▸ **Job**
Update the rows below by changing every "catalogue" to "catalog" and leaving everything else as it is.

▸ **Data shown**

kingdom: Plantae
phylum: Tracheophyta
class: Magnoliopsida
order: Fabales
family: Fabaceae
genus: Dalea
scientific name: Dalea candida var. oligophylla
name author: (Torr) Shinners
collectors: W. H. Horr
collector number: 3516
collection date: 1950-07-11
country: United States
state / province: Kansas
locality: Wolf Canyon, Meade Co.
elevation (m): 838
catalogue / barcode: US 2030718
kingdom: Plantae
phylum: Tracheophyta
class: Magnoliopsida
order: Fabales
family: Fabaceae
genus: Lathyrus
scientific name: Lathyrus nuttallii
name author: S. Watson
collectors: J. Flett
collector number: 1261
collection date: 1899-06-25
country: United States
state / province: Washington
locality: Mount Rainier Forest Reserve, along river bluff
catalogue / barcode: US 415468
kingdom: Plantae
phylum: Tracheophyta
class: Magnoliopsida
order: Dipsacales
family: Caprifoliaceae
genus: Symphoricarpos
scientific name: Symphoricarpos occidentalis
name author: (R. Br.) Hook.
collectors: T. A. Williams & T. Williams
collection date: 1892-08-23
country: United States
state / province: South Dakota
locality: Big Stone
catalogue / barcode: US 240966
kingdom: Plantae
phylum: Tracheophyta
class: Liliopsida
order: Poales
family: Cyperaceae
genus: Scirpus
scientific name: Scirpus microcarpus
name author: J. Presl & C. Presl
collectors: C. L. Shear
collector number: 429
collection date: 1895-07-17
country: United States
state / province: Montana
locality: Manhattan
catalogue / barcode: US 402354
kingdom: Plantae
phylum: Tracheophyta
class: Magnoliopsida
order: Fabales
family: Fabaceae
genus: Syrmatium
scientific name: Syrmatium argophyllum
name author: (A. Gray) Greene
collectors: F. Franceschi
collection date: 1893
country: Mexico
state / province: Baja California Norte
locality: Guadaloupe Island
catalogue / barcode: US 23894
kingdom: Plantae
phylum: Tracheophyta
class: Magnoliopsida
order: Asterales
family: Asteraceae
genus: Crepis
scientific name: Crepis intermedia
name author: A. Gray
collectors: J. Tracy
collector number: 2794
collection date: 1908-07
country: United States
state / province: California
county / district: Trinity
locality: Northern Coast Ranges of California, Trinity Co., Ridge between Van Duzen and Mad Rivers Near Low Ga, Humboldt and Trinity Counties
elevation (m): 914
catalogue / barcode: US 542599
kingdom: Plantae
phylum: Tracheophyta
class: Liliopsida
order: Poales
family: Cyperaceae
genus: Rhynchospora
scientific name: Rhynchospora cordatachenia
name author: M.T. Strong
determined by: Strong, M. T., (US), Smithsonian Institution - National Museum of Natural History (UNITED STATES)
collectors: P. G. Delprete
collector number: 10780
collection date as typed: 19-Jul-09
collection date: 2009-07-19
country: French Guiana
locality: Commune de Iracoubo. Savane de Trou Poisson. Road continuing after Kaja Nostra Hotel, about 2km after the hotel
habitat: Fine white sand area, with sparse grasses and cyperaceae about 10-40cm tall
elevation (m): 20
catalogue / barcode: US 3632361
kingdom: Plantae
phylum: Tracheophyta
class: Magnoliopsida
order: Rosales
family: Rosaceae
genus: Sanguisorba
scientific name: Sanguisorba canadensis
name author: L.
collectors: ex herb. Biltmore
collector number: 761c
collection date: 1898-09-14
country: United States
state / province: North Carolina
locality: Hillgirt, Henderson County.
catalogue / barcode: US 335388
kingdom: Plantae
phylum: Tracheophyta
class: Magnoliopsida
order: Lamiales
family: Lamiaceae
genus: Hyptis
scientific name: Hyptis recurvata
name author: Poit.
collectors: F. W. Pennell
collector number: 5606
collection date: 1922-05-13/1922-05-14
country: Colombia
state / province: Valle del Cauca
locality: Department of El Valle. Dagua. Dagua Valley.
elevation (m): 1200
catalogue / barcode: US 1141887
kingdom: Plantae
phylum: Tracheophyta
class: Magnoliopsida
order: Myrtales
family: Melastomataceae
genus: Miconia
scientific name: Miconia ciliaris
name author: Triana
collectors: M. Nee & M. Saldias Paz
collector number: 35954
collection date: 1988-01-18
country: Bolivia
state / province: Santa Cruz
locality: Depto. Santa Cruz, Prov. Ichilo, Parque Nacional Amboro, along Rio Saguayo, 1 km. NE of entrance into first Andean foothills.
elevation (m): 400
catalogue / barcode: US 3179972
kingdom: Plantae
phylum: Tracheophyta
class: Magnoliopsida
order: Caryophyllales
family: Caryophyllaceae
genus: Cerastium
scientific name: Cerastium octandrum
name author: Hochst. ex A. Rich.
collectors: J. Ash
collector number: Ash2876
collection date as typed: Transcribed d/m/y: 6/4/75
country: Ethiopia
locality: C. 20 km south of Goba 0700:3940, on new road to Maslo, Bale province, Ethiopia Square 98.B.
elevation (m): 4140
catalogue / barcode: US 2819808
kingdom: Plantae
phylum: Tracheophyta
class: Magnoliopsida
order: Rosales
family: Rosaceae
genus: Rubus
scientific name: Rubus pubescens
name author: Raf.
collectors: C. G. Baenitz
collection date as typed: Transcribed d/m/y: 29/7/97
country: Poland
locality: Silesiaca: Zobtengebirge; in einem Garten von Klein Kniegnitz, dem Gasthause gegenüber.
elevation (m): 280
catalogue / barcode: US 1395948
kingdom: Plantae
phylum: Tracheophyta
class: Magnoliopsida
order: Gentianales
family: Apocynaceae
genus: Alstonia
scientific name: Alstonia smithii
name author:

▸ **The result**
kingdom: Plantae
phylum: Tracheophyta
class: Magnoliopsida
order: Fabales
family: Fabaceae
genus: Dalea
scientific name: Dalea candida var. oligophylla
name author: (Torr) Shinners
collectors: W. H. Horr
collector number: 3516
collection date: 1950-07-11
country: United States
state / province: Kansas
locality: Wolf Canyon, Meade Co.
elevation (m): 838
catalog / barcode: US 2030718
kingdom: Plantae
phylum: Tracheophyta
class: Magnoliopsida
order: Fabales
family: Fabaceae
genus: Lathyrus
scientific name: Lathyrus nuttallii
name author: S. Watson
collectors: J. Flett
collector number: 1261
collection date: 1899-06-25
country: United States
state / province: Washington
locality: Mount Rainier Forest Reserve, along river bluff
catalog / barcode: US 415468
kingdom: Plantae
phylum: Tracheophyta
class: Magnoliopsida
order: Dipsacales
family: Caprifoliaceae
genus: Symphoricarpos
scientific name: Symphoricarpos occidentalis
name author: (R. Br.) Hook.
collectors: T. A. Williams & T. Williams
collection date: 1892-08-23
country: United States
state / province: South Dakota
locality: Big Stone
catalog / barcode: US 240966
kingdom: Plantae
phylum: Tracheophyta
class: Liliopsida
order: Poales
family: Cyperaceae
genus: Scirpus
scientific name: Scirpus microcarpus
name author: J. Presl & C. Presl
collectors: C. L. Shear
collector number: 429
collection date: 1895-07-17
country: United States
state / province: Montana
locality: Manhattan
catalog / barcode: US 402354
kingdom: Plantae
phylum: Tracheophyta
class: Magnoliopsida
order: Fabales
family: Fabaceae
genus: Syrmatium
scientific name: Syrmatium argophyllum
name author: (A. Gray) Greene
collectors: F. Franceschi
collection date: 1893
country: Mexico
state / province: Baja California Norte
locality: Guadaloupe Island
catalog / barcode: US 23894
kingdom: Plantae
phylum: Tracheophyta
class: Magnoliopsida
order: Asterales
family: Asteraceae
genus: Crepis
scientific name: Crepis intermedia
name author: A. Gray
collectors: J. Tracy
collector number: 2794
collection date: 1908-07
country: United States
state / province: California
county / district: Trinity
locality: Northern Coast Ranges of California, Trinity Co., Ridge between Van Duzen and Mad Rivers Near Low Ga, Humboldt and Trinity Counties
elevation (m): 914
catalog / barcode: US 542599
kingdom: Plantae
phylum: Tracheophyta
class: Liliopsida
order: Poales
family: Cyperaceae
genus: Rhynchospora
scientific name: Rhynchospora cordatachenia
name author: M.T. Strong
determined by: Strong, M. T., (US), Smithsonian Institution - National Museum of Natural History (UNITED STATES)
collectors: P. G. Delprete
collector number: 10780
collection date as typed: 19-Jul-09
collection date: 2009-07-19
country: French Guiana
locality: Commune de Iracoubo. Savane de Trou Poisson. Road continuing after Kaja Nostra Hotel, about 2km after the hotel
habitat: Fine white sand area, with sparse grasses and cyperaceae about 10-40cm tall
elevation (m): 20
catalog / barcode: US 3632361
kingdom: Plantae
phylum: Tracheophyta
class: Magnoliopsida
order: Rosales
family: Rosaceae
genus: Sanguisorba
scientific name: Sanguisorba canadensis
name author: L.
collectors: ex herb. Biltmore
collector number: 761c
collection date: 1898-09-14
country: United States
state / province: North Carolina
locality: Hillgirt, Henderson County.
catalog / barcode: US 335388
kingdom: Plantae
phylum: Tracheophyta
class: Magnoliopsida
order: Lamiales
family: Lamiaceae
genus: Hyptis
scientific name: Hyptis recurvata
name author: Poit.
collectors: F. W. Pennell
collector number: 5606
collection date: 1922-05-13/1922-05-14
country: Colombia
state / province: Valle del Cauca
locality: Department of El Valle. Dagua. Dagua Valley.
elevation (m): 1200
catalog / barcode: US 1141887
kingdom: Plantae
phylum: Tracheophyta
class: Magnoliopsida
order: Myrtales
family: Melastomataceae
genus: Miconia
scientific name: Miconia ciliaris
name author: Triana
collectors: M. Nee & M. Saldias Paz
collector number: 35954
collection date: 1988-01-18
country: Bolivia
state / province: Santa Cruz
locality: Depto. Santa Cruz, Prov. Ichilo, Parque Nacional Amboro, along Rio Saguayo, 1 km. NE of entrance into first Andean foothills.
elevation (m): 400
catalog / barcode: US 3179972
kingdom: Plantae
phylum: Tracheophyta
class: Magnoliopsida
order: Caryophyllales
family: Caryophyllaceae
genus: Cerastium
scientific name: Cerastium octandrum
name author: Hochst. ex A. Rich.
collectors: J. Ash
collector number: Ash2876
collection date as typed: Transcribed d/m/y: 6/4/75
country: Ethiopia
locality: C. 20 km south of Goba 0700:3940, on new road to Maslo, Bale province, Ethiopia Square 98.B.
elevation (m): 4140
catalog / barcode: US 2819808
kingdom: Plantae
phylum: Tracheophyta
class: Magnoliopsida
order: Rosales
family: Rosaceae
genus: Rubus
scientific name: Rubus pubescens
name author: Raf.
collectors: C. G. Baenitz
collection date as typed: Transcribed d/m/y: 29/7/97
country: Poland
locality: Silesiaca: Zobtengebirge; in einem Garten von Klein Kniegnitz, dem Gasthause gegenüber.
elevation (m): 280
catalog / barcode: US 1395948
kingdom: Plantae
phylum: Tracheophyta
class: Magnoliopsida
order: Gentianales
family: Apocynaceae
genus: Alstonia
scientific name: Alstonia smithii
name author:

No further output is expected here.